* [What to produce]: From the entries below, gather each line containing the word "trang".

* [Source material]:

————

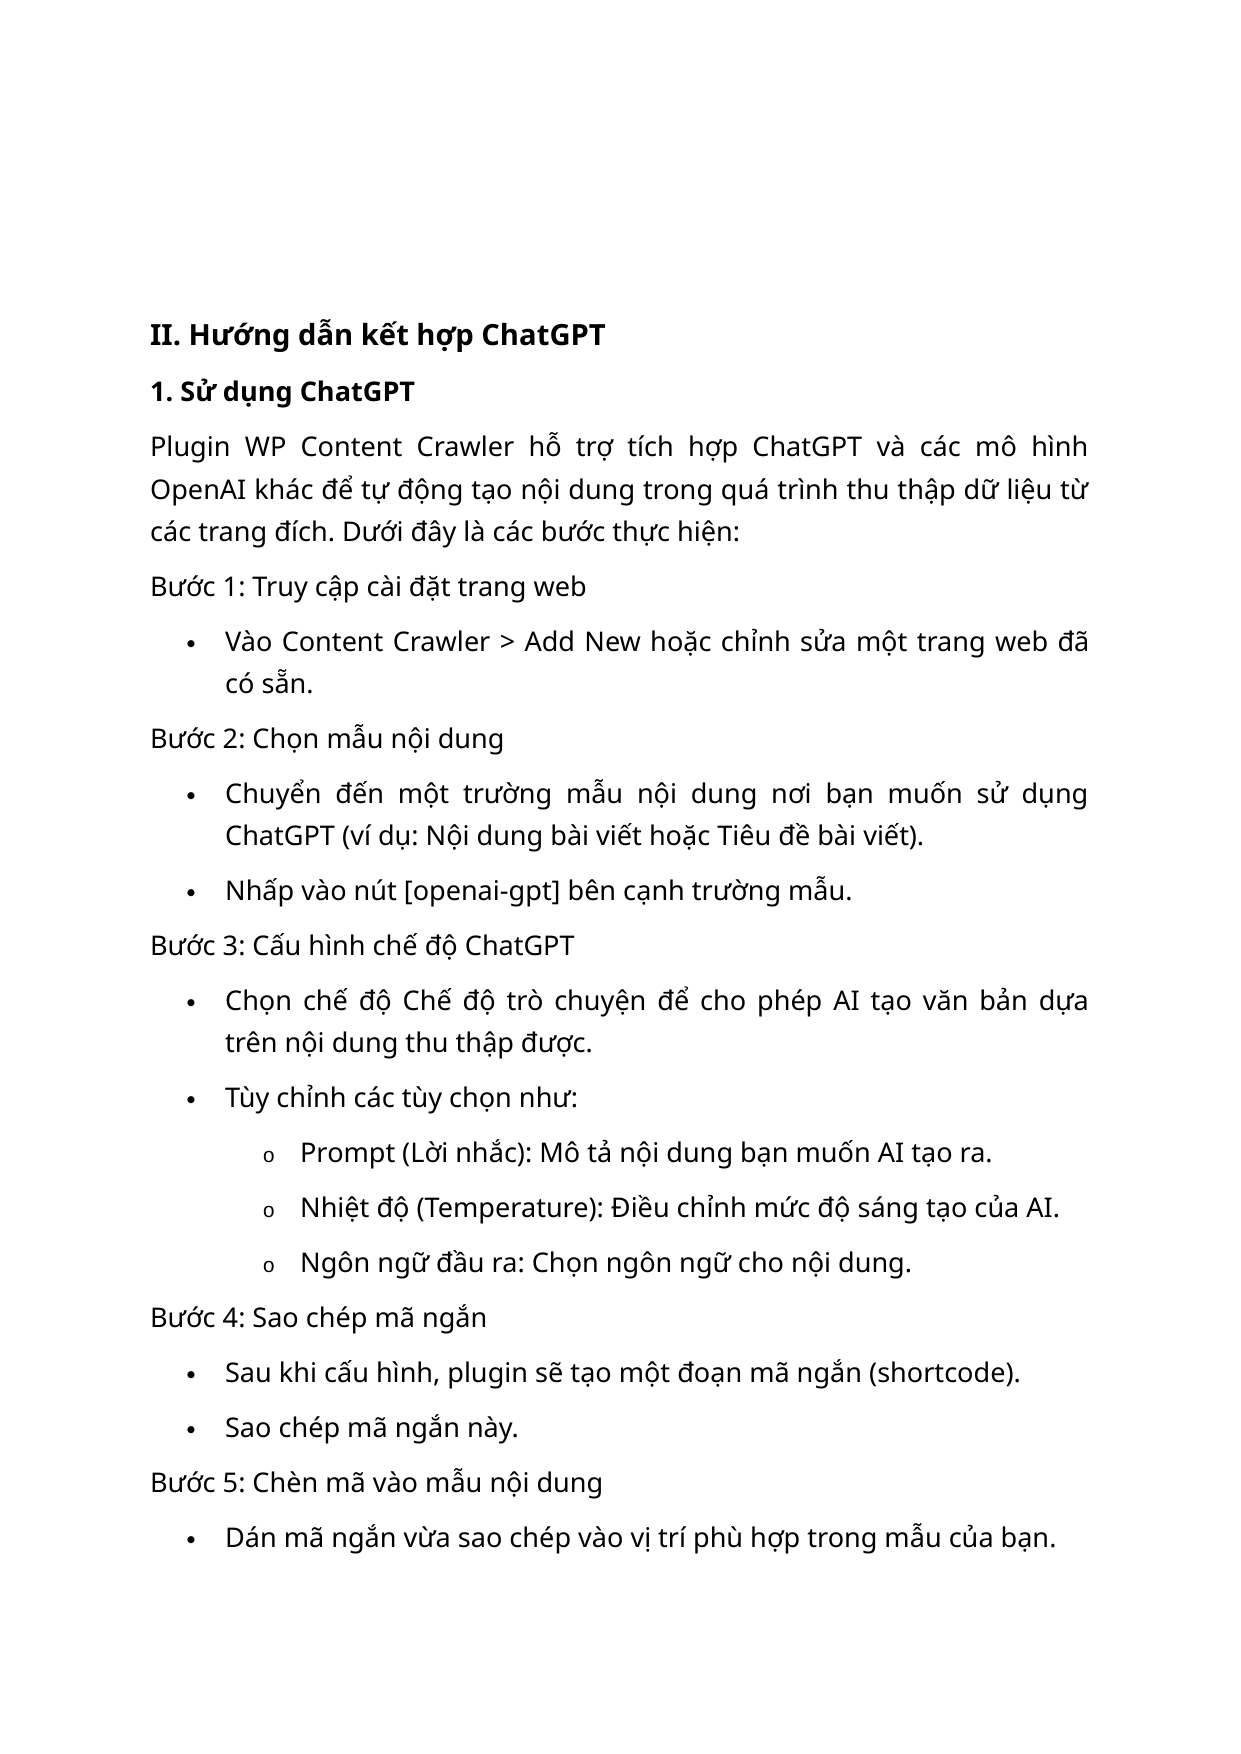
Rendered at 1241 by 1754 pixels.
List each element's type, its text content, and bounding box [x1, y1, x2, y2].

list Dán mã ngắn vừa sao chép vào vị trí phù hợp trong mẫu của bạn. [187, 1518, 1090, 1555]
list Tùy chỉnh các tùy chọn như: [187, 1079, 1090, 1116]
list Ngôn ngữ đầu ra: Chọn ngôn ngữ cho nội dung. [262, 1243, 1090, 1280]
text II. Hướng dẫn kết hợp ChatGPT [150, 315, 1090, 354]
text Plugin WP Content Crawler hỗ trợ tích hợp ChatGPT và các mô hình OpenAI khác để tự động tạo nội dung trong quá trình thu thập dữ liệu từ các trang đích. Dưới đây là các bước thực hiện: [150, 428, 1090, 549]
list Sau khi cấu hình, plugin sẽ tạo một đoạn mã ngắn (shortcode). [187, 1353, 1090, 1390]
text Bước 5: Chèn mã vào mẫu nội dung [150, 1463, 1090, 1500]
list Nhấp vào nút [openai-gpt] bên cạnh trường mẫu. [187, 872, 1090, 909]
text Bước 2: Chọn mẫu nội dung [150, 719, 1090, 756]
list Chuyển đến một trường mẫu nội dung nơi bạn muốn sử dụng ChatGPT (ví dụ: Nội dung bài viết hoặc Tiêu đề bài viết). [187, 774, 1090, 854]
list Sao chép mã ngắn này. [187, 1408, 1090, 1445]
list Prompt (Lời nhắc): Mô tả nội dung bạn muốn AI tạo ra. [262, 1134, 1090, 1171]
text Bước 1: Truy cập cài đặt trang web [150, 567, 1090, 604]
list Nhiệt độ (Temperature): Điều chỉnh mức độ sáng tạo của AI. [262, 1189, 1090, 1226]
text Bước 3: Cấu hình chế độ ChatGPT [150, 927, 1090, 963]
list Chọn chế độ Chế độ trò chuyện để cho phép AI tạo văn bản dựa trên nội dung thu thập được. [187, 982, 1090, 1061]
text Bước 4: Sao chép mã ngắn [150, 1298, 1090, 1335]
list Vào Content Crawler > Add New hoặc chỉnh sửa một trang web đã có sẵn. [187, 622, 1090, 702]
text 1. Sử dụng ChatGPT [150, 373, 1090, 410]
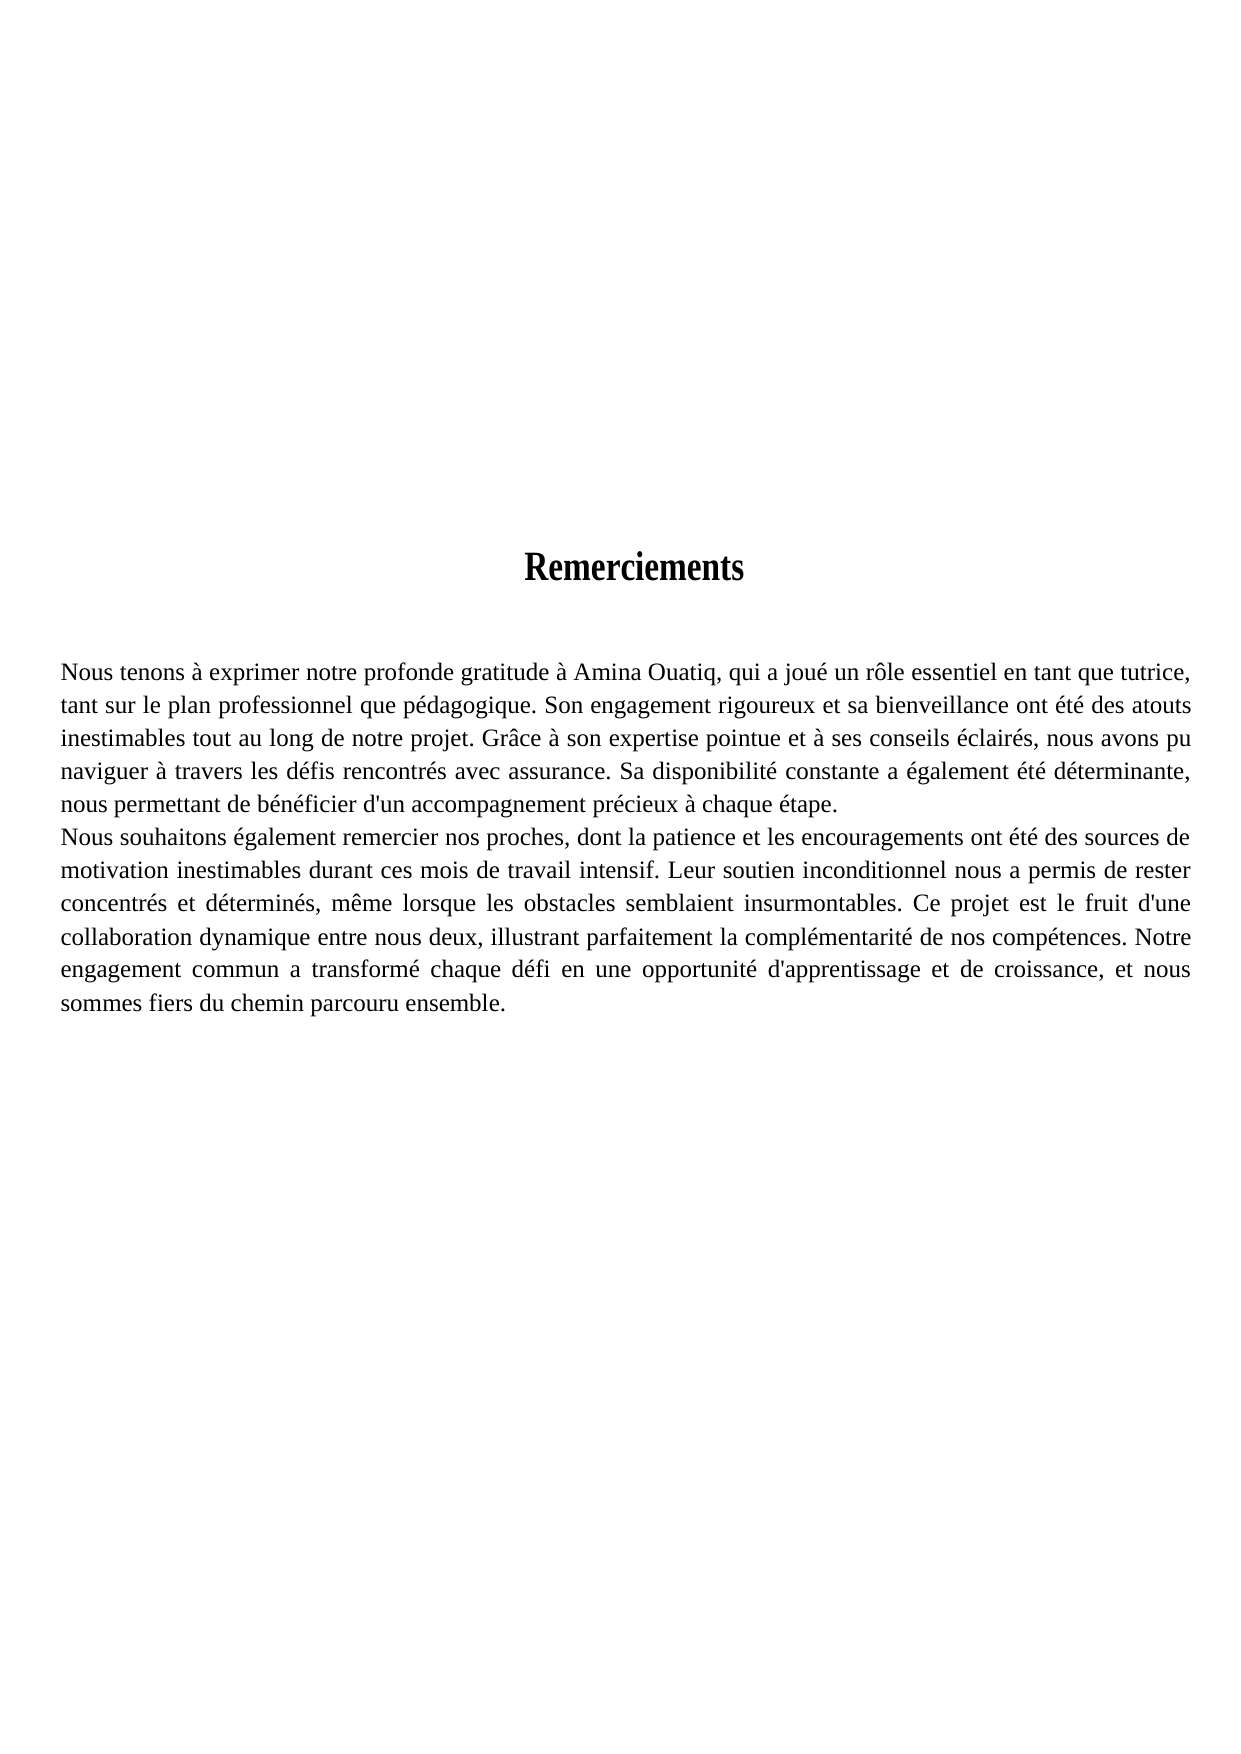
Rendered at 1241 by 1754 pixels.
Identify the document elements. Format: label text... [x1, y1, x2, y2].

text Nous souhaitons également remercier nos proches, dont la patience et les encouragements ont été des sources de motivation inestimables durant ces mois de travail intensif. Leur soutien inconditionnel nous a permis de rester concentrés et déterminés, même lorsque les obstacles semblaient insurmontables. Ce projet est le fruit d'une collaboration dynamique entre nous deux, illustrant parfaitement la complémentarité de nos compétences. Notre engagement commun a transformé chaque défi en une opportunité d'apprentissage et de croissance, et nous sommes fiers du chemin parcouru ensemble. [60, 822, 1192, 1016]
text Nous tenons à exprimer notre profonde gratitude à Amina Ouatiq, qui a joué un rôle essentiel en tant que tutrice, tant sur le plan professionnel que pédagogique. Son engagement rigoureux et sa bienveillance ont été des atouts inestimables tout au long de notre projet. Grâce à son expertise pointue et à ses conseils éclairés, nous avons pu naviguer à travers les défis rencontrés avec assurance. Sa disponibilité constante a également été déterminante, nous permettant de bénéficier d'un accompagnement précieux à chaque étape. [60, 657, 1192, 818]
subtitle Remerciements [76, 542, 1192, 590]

————

* [Reply to the task]:
text Plugin WP Content Crawler hỗ trợ tích hợp ChatGPT và các mô hình OpenAI khác để tự động tạo nội dung trong quá trình thu thập dữ liệu từ các trang đích. Dưới đây là các bước thực hiện: [150, 428, 1090, 549]
text Bước 1: Truy cập cài đặt trang web [150, 567, 1090, 604]
list Vào Content Crawler > Add New hoặc chỉnh sửa một trang web đã có sẵn. [187, 622, 1090, 702]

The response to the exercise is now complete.